Task statement :: Leave out the pictures, and retype the remaining data exactly.

:: Data segment ::

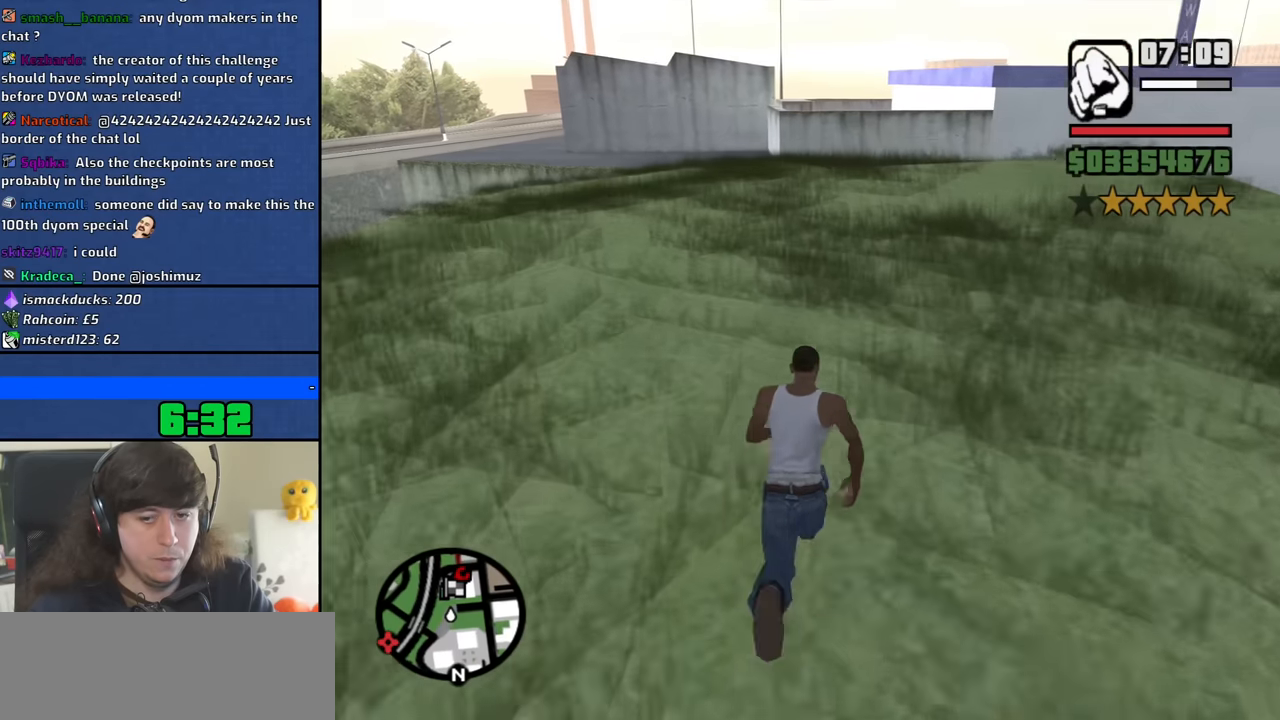
{"keys": ["w"], "mouse": [], "events": [[33, "space", "down"], [133, "space", "up"], [217, "space", "down"], [317, "space", "up"], [417, "space", "down"], [500, "space", "up"]]}
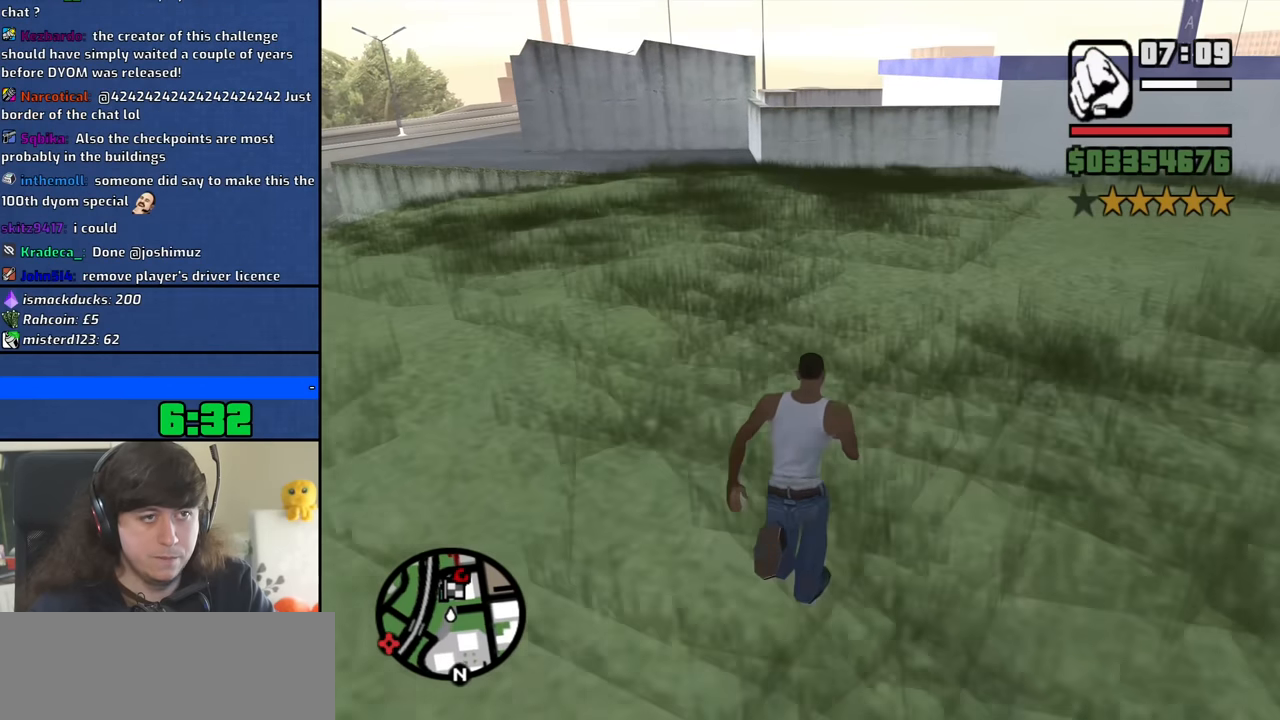
{"keys": ["space", "w"], "mouse": [], "events": [[100, "space", "down"], [183, "space", "up"], [283, "space", "down"], [383, "space", "up"], [467, "space", "down"]]}
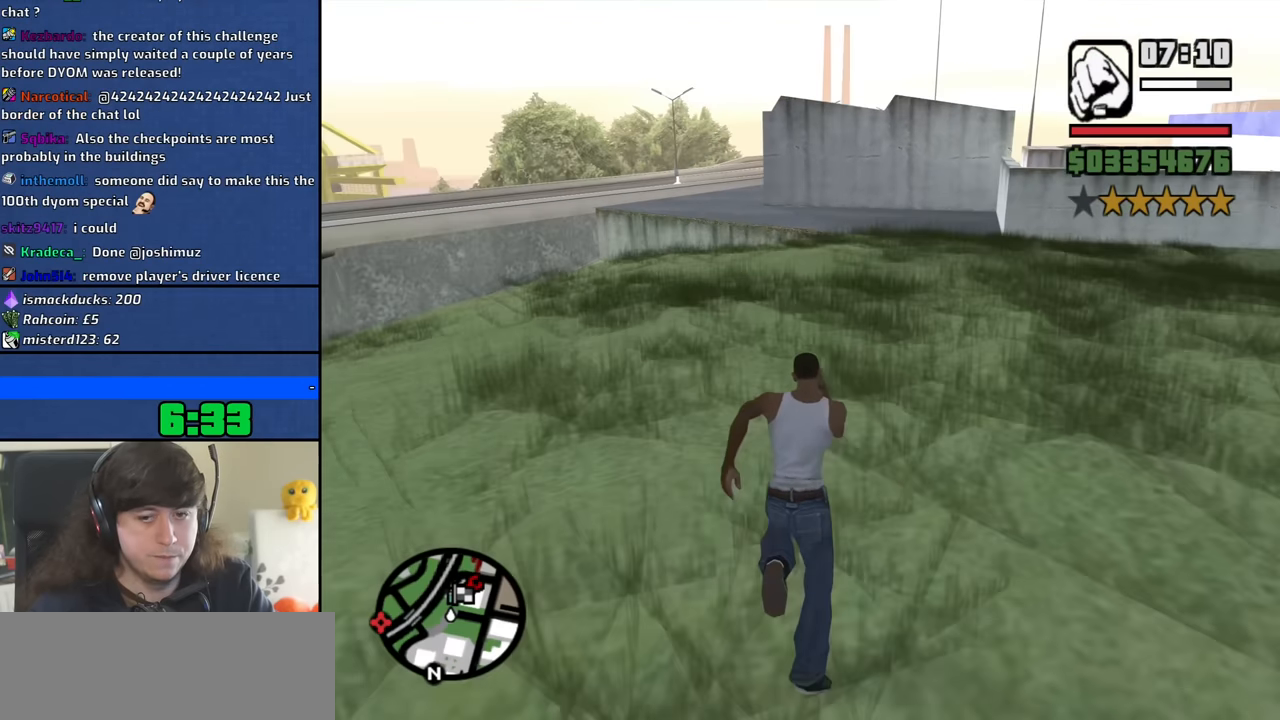
{"keys": ["w"], "mouse": [], "events": [[67, "space", "up"], [167, "space", "down"], [250, "space", "up"], [350, "space", "down"], [450, "space", "up"]]}
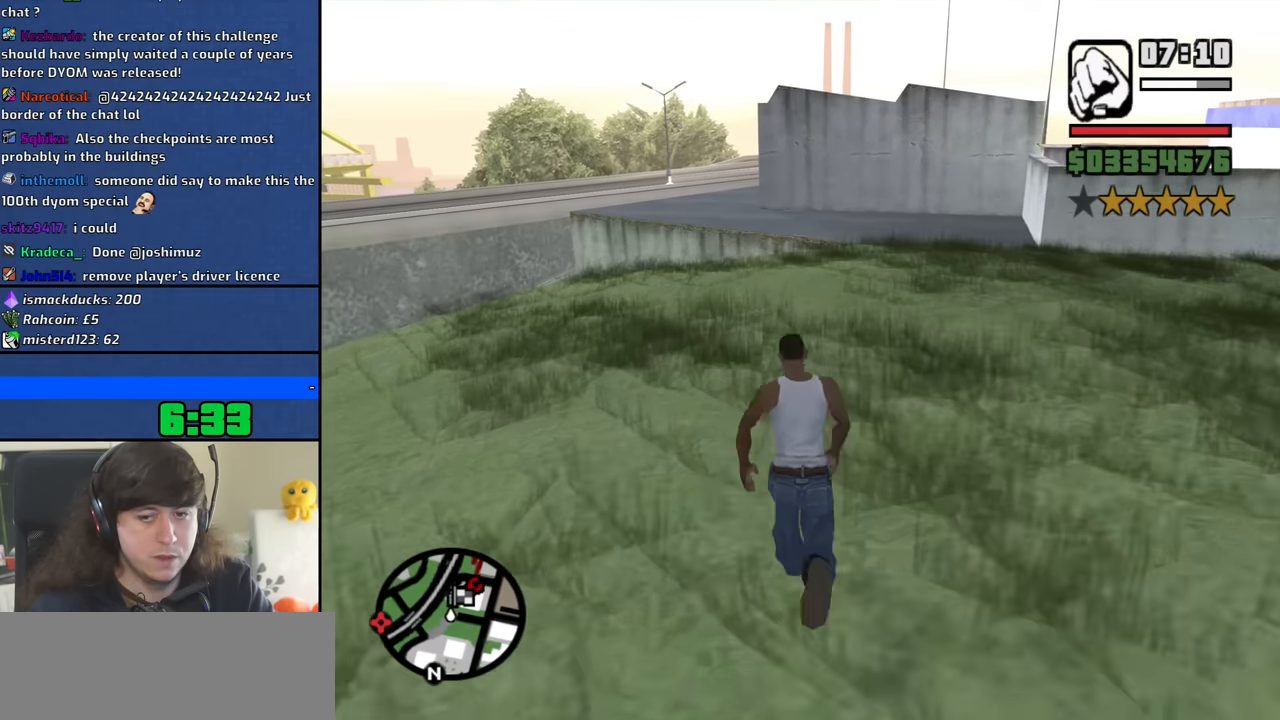
{"keys": ["w"], "mouse": [], "events": [[33, "space", "down"], [133, "space", "up"], [217, "space", "down"], [317, "space", "up"], [417, "space", "down"], [500, "space", "up"]]}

:::

Reply to the exercise ::
{"keys": ["w"], "mouse": [], "events": [[33, "space", "down"], [133, "space", "up"], [217, "space", "down"], [317, "space", "up"], [417, "space", "down"], [500, "space", "up"]]}
{"keys": ["space", "w"], "mouse": [], "events": [[100, "space", "down"], [183, "space", "up"], [283, "space", "down"], [383, "space", "up"], [467, "space", "down"]]}
{"keys": ["w"], "mouse": [], "events": [[67, "space", "up"], [167, "space", "down"], [250, "space", "up"], [350, "space", "down"], [450, "space", "up"]]}
{"keys": ["w"], "mouse": [], "events": [[33, "space", "down"], [133, "space", "up"], [217, "space", "down"], [317, "space", "up"], [417, "space", "down"], [500, "space", "up"]]}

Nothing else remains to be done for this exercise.